Dataset entries
════════

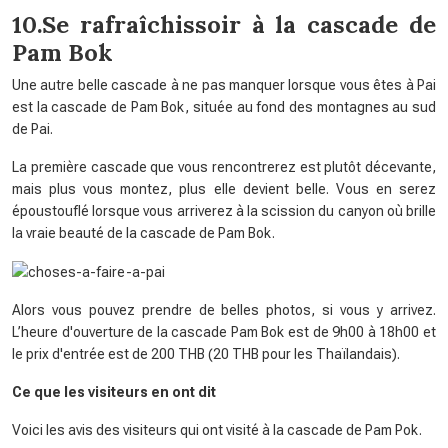
10.Se rafraîchissoir à la cascade de
Pam Bok
Une autre belle cascade à ne pas manquer lorsque vous êtes à Pai
est la cascade de Pam Bok, située au fond des montagnes au sud
de Pai.
La première cascade que vous rencontrerez est plutôt décevante,
mais plus vous montez, plus elle devient belle. Vous en serez
époustouflé lorsque vous arriverez à la scission du canyon où brille
la vraie beauté de la cascade de Pam Bok.
Alors vous pouvez prendre de belles photos, si vous y arrivez.
L’heure d'ouverture de la cascade Pam Bok est de 9h00 à 18h00 et
le prix d'entrée est de 200 THB (20 THB pour les Thaïlandais).
Ce que les visiteurs en ont dit
Voici les avis des visiteurs qui ont visité à la cascade de Pam Pok.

════════

▶ **YOUR OBJECTIVE**: Transcribe every entry word for word, but skip the pictures.

▶ **ANSWER BOX**:
10.Se rafraîchissoir à la cascade de
Pam Bok
Une autre belle cascade à ne pas manquer lorsque vous êtes à Pai
est la cascade de Pam Bok, située au fond des montagnes au sud
de Pai.
La première cascade que vous rencontrerez est plutôt décevante,
mais plus vous montez, plus elle devient belle. Vous en serez
époustouflé lorsque vous arriverez à la scission du canyon où brille
la vraie beauté de la cascade de Pam Bok.
Alors vous pouvez prendre de belles photos, si vous y arrivez.
L’heure d'ouverture de la cascade Pam Bok est de 9h00 à 18h00 et
le prix d'entrée est de 200 THB (20 THB pour les Thaïlandais).
Ce que les visiteurs en ont dit
Voici les avis des visiteurs qui ont visité à la cascade de Pam Pok.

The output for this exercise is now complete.